MATERIAL:
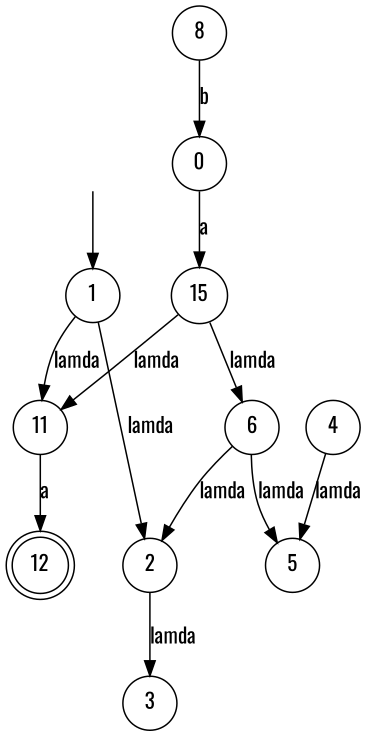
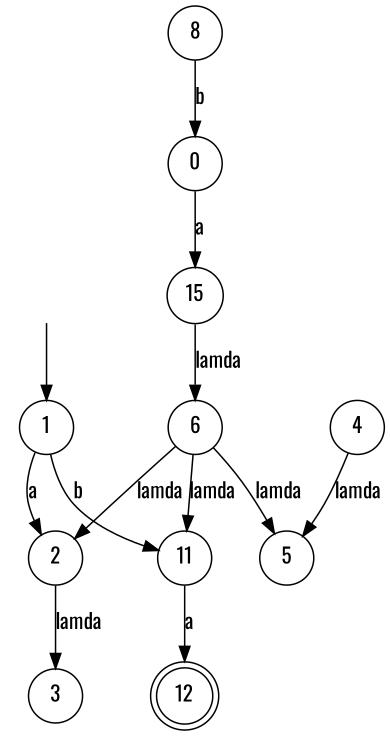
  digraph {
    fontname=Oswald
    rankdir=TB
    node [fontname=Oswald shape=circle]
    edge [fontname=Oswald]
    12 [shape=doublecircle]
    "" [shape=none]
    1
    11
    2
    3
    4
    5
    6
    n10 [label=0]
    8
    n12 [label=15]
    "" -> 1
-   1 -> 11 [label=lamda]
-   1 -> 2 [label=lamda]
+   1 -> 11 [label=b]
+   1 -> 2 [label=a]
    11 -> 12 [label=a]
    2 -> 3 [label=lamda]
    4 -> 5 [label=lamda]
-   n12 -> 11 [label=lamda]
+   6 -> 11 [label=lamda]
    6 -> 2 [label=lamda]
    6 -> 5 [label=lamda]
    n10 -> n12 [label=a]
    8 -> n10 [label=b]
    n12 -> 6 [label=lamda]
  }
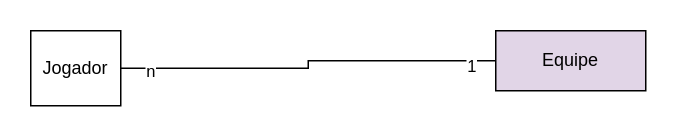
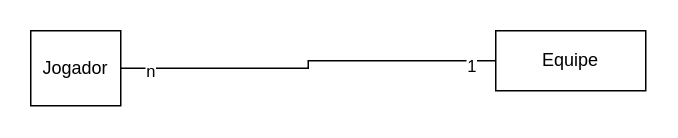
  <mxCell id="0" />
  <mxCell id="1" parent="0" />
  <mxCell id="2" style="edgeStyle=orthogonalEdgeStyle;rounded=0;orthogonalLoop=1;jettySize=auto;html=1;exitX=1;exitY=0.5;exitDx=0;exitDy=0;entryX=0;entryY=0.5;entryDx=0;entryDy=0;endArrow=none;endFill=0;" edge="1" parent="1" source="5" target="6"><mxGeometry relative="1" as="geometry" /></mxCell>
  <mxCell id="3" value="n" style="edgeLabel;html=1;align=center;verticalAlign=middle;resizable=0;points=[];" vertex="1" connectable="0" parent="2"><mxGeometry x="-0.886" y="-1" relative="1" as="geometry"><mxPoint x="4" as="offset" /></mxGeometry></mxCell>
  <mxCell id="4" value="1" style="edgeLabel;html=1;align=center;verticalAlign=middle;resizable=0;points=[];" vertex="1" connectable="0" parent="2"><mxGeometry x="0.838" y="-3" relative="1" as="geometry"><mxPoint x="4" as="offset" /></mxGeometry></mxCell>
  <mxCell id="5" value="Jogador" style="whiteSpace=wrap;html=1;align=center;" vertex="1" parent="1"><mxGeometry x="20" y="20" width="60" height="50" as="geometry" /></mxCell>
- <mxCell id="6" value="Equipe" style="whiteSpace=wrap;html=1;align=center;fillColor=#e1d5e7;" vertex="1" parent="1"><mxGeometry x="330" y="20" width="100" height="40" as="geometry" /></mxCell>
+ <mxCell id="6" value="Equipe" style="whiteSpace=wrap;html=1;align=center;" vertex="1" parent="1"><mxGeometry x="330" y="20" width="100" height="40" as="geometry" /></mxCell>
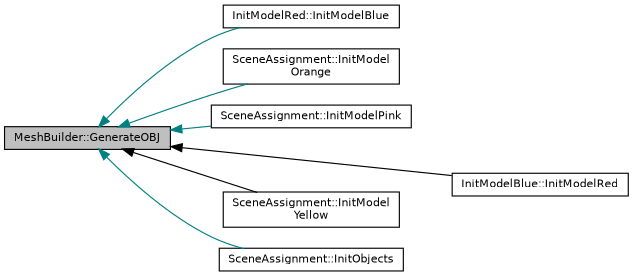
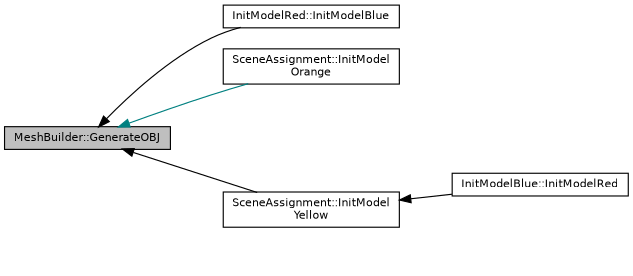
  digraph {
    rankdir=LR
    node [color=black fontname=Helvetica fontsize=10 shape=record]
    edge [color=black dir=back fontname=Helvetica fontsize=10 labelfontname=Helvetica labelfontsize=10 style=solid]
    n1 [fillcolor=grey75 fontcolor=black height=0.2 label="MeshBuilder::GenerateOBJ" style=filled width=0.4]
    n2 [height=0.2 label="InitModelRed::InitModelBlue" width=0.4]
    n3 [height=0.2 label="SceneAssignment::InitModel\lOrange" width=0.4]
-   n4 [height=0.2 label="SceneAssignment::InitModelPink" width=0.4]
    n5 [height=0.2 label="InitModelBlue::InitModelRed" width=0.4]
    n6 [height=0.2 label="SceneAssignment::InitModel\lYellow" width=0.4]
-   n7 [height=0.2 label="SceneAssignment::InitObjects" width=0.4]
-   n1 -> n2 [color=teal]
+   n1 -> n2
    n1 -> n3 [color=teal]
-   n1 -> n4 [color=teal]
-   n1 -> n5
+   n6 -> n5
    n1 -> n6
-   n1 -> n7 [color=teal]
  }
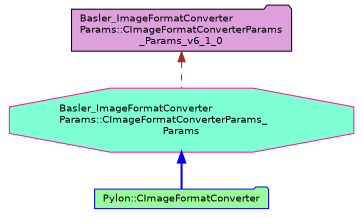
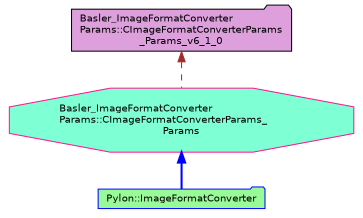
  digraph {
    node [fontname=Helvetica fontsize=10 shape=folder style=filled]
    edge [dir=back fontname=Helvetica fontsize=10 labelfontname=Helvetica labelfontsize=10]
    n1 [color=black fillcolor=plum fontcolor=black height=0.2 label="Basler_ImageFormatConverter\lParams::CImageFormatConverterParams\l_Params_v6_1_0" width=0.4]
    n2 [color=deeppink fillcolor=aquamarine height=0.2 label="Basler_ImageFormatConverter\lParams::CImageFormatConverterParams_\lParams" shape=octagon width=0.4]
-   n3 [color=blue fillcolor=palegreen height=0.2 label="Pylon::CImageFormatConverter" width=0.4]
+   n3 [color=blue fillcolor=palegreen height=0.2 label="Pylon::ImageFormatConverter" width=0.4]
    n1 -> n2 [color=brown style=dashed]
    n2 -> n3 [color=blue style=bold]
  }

AIM OF THE EXERCISE: Set down, word for word, the lines from the start of the rows through the line holding "11 -> 12 [label=a]", inclusive, leaving out the pictures.

THE RESPONSE:
  digraph {
    fontname=Oswald
    rankdir=TB
    node [fontname=Oswald shape=circle]
    edge [fontname=Oswald]
    12 [shape=doublecircle]
    "" [shape=none]
    1
    11
    2
    3
    4
    5
    6
    n10 [label=0]
    8
    n12 [label=15]
    "" -> 1
-   1 -> 11 [label=lamda]
-   1 -> 2 [label=lamda]
+   1 -> 11 [label=b]
+   1 -> 2 [label=a]
    11 -> 12 [label=a]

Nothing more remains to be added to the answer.